● **Aim of the exercise**: Turn the text read from every one of the rows below into a Markdown table with two columns, No and Line. Number each line, skip any blank lines, and leave the pictures out.
--- START ---
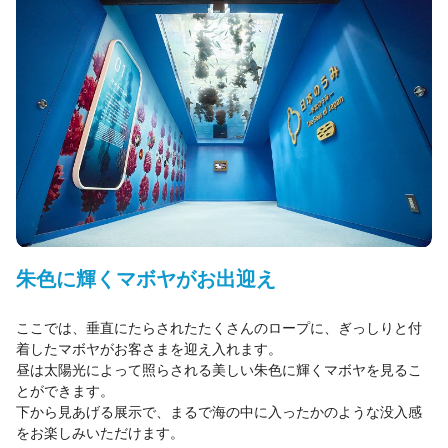
朱色に輝くマボヤがお出迎え
ここでは、垂直にたらされたたくさんのロープに、ぎっしりと付
着したマボヤがお客さまを迎え入れます。
昼は太陽光によって照らされる美しい朱色に輝くマボヤを見るこ
とができます。
下から見あげる展示で、まるで海の中に入ったかのような没入感
をお楽しみいただけます。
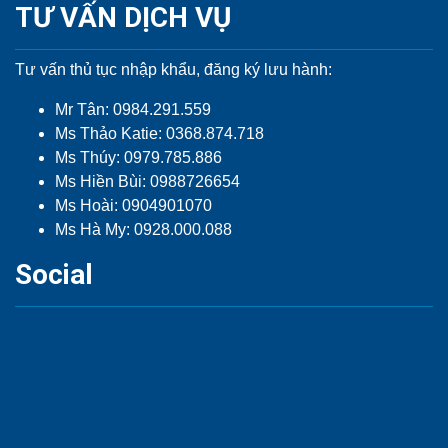
TƯ VẤN DỊCH VỤ
Tư vấn thủ tục nhập khẩu, đăng ký lưu hành:
Mr Tân: 0984.291.559
Ms Thảo Katie: 0368.874.718
Ms Thúy: 0979.785.886
Ms Hiền Bùi: 0988726654
Ms Hoài: 0904901070
Ms Hà My: 0928.000.088
Social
--- END ---
● **Answer to this exercise**:
| No | Line |
|---|---|
| 1 | 朱色に輝くマボヤがお出迎え |
| 2 | ここでは、垂直にたらされたたくさんのロープに、ぎっしりと付 |
| 3 | 着したマボヤがお客さまを迎え入れます。 |
| 4 | 昼は太陽光によって照らされる美しい朱色に輝くマボヤを見るこ |
| 5 | とができます。 |
| 6 | 下から見あげる展示で、まるで海の中に入ったかのような没入感 |
| 7 | をお楽しみいただけます。 |
| 8 | TƯ VẤN DỊCH VỤ |
| 9 | Tư vấn thủ tục nhập khẩu, đăng ký lưu hành: |
| 10 | Mr Tân: 0984.291.559 |
| 11 | Ms Thảo Katie: 0368.874.718 |
| 12 | Ms Thúy: 0979.785.886 |
| 13 | Ms Hiền Bùi: 0988726654 |
| 14 | Ms Hoài: 0904901070 |
| 15 | Ms Hà My: 0928.000.088 |
| 16 | Social |